Single, in a town where I only have two or three friends - who I almost never see - and living out of a suitcase in a hotel, would be toxic to even the happiest and most stable person's sense of wellbeing. I do it because I have no other choice. I do it because it's the only escape route from the never-ending nightmare.

Once my debts are repaid, sure, I can take any job I want. Of course I'm not going to struggle to find lots of people who'd love to underpay and exploit me. Of course I could easily shackle myself to some dreadful job which pays peanuts, but not until my debts are repaid.

It seems like I'm making progress when I consider that I started this year homeless and without a car, but those things are also liabilities. I need to pay rent for the duration of my fixed term tenancy contract and I'm liable for any damage. I need to keep my car insured, taxed and certified as roadworthy, or else I will get big fines. Sure, I have the money to make these problems go away, while I'm working, but what if I get sick?

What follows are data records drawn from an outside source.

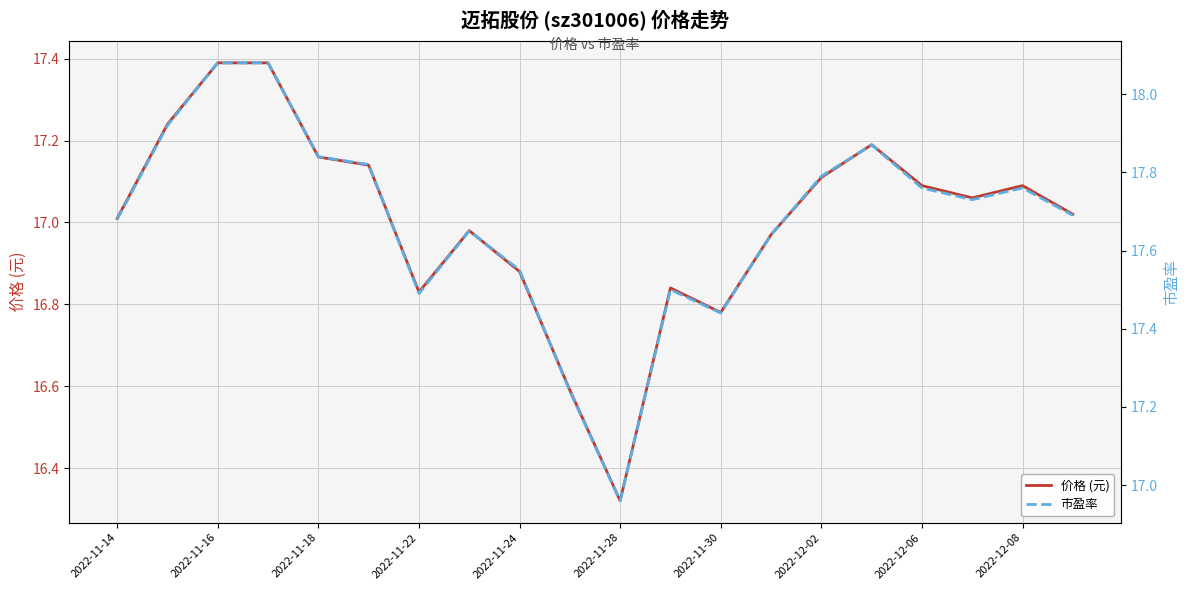

How many lines are shown in the chart?

2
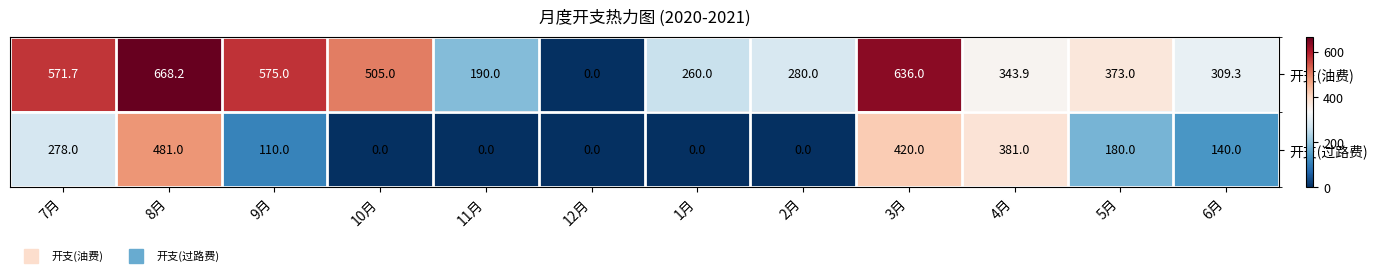

At which category is the sum across all series the highest?

8月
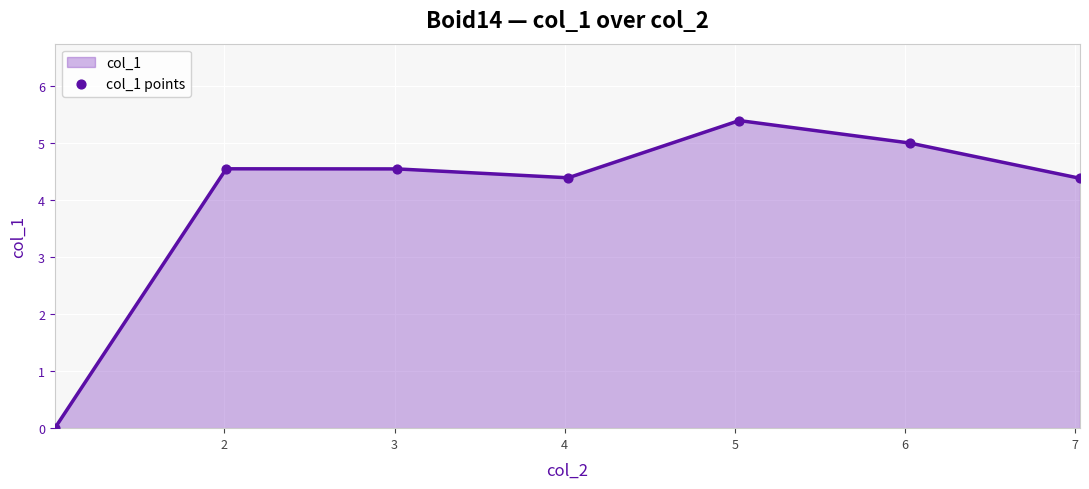

What is the maximum value shown in the chart?

5.4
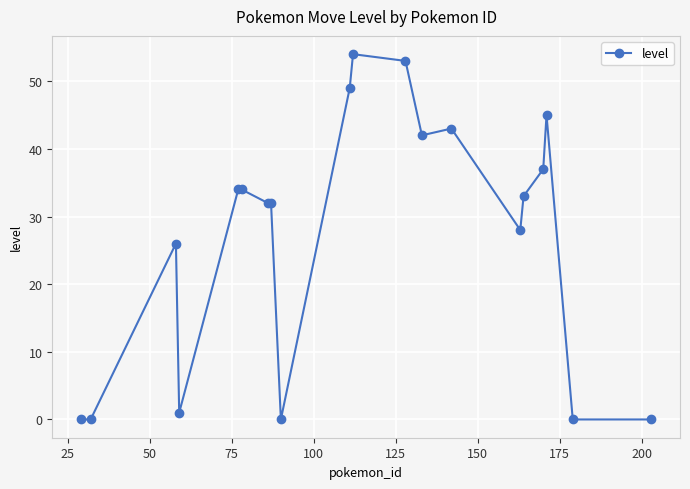

True or false: the data has more than 2 interior local peaks.

True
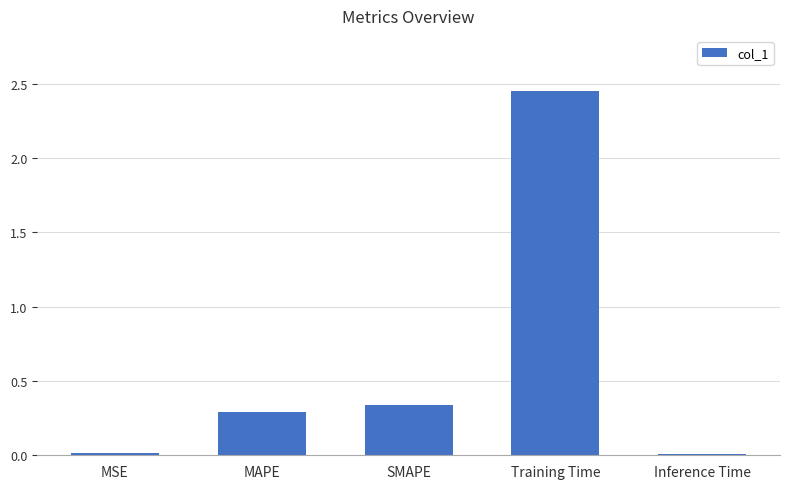

True or false: the data shows 0.0 at Inference Time.

True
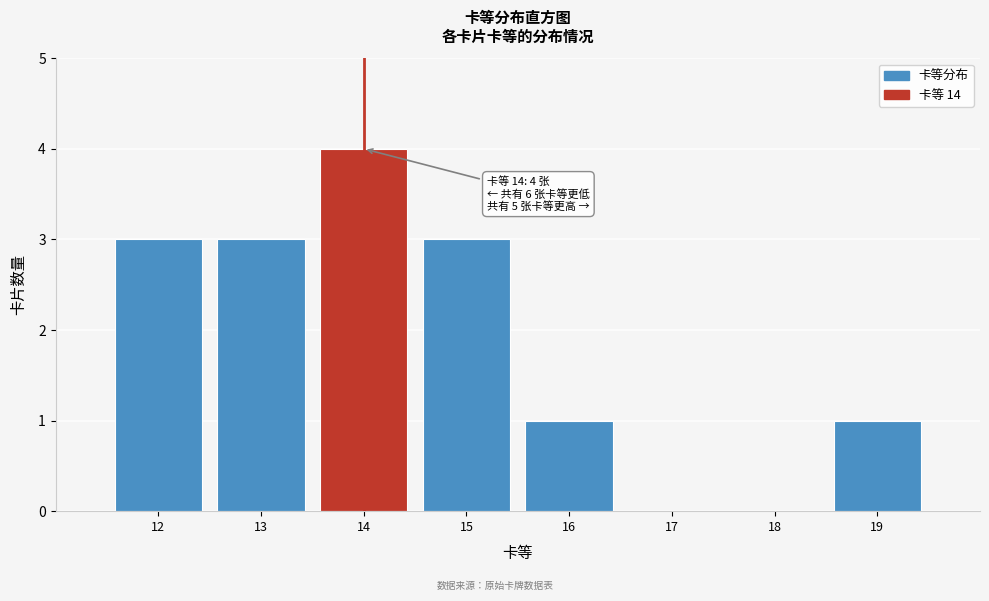

Reading left to right, what are all the values shown in this chart?

12=3	13=3	14=4	15=3	16=1	17=0	18=0	19=1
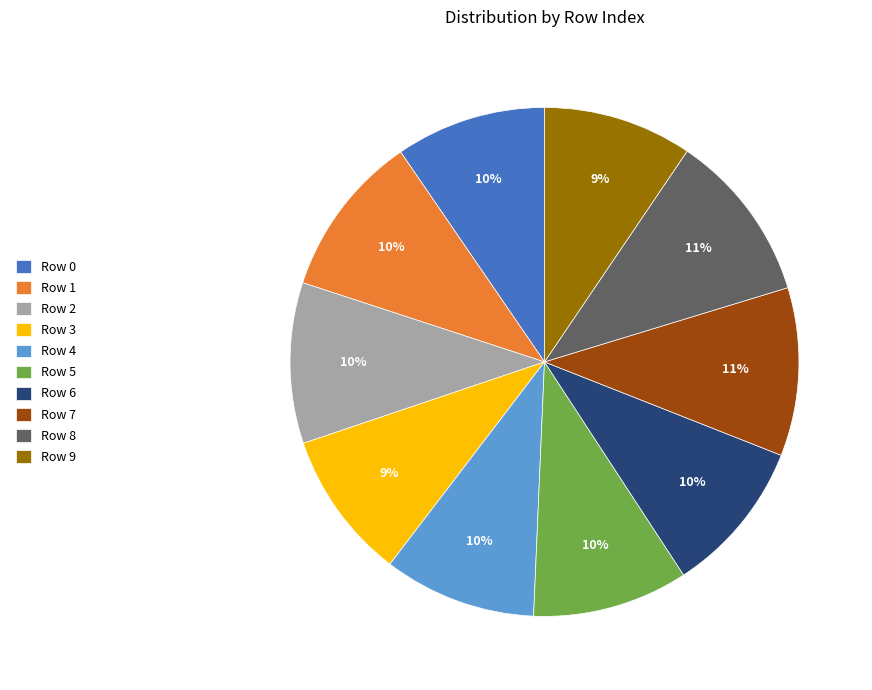

Is Row 0 the majority of the pie?

No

The longer I'm forced to continue my toxic living and working arrangements, the more problems I'm storing up for the future. There's a price to be paid for the stress, the misery, the boredom and the dreadful circumstances of a life that's devoid of any job satisfaction, security, intimacy, companionship, face-to-face friendship and conversation. My life has a tiny fraction of the human interaction which would be considered normal and healthy. I'm a recluse who lives in isolation, fearful of doing anything or getting excited about anything, because I need to focus all my energies on pretending to be a boring wage slave, for the sake of my debts.

I'm not short of ideas of what I could do if I had my freedom. It's not a lack of imagination. It's a simple lack of capital problem. All my money is spoken for.

I don't even want to think about how long it's going to be until I've well and truly paid off 100% of my debts and taxes and I'm a free man. I don't want to torment myself.

When I'm feeling anxious, I get pessimistic. When I'm feeling anxious, I see my progress through very pessimistic eyes and it feels like I've made no progress at all.

Of course, my progress could be sabotaged and any hope of recovery could be completely destroyed, by circumstances beyond my control, like somebody deciding to screw me over at work. That's my biggest fear: that my contract will be prematurely cut short, because somebody decides they're not happy with me getting back on my feet.

Perhaps you think it's right and proper that I should be living this never-ending nightmare life. Perhaps you think that I should be put through this ordeal. I certainly don't expect any special treatment. I work ridiculously hard to uphold my end of the bargain and honour my commitments. Perhaps you want bad stuff to happen to me, and for me to fail.

So long as I can pay my guardian angel back everything I owe, I don't care what happens to me. My conscience is clean once I've paid back my guardian angel. My moral obligations have been fulfilled once I've paid my guardian angel back.

I know I have the rare and enviable opportunity to be very rich if I keep working as hard as I do, but I'd honestly rather go and live in a cabin in the woods at the moment, and have some relief from the relentless pressure, anxiety and misery.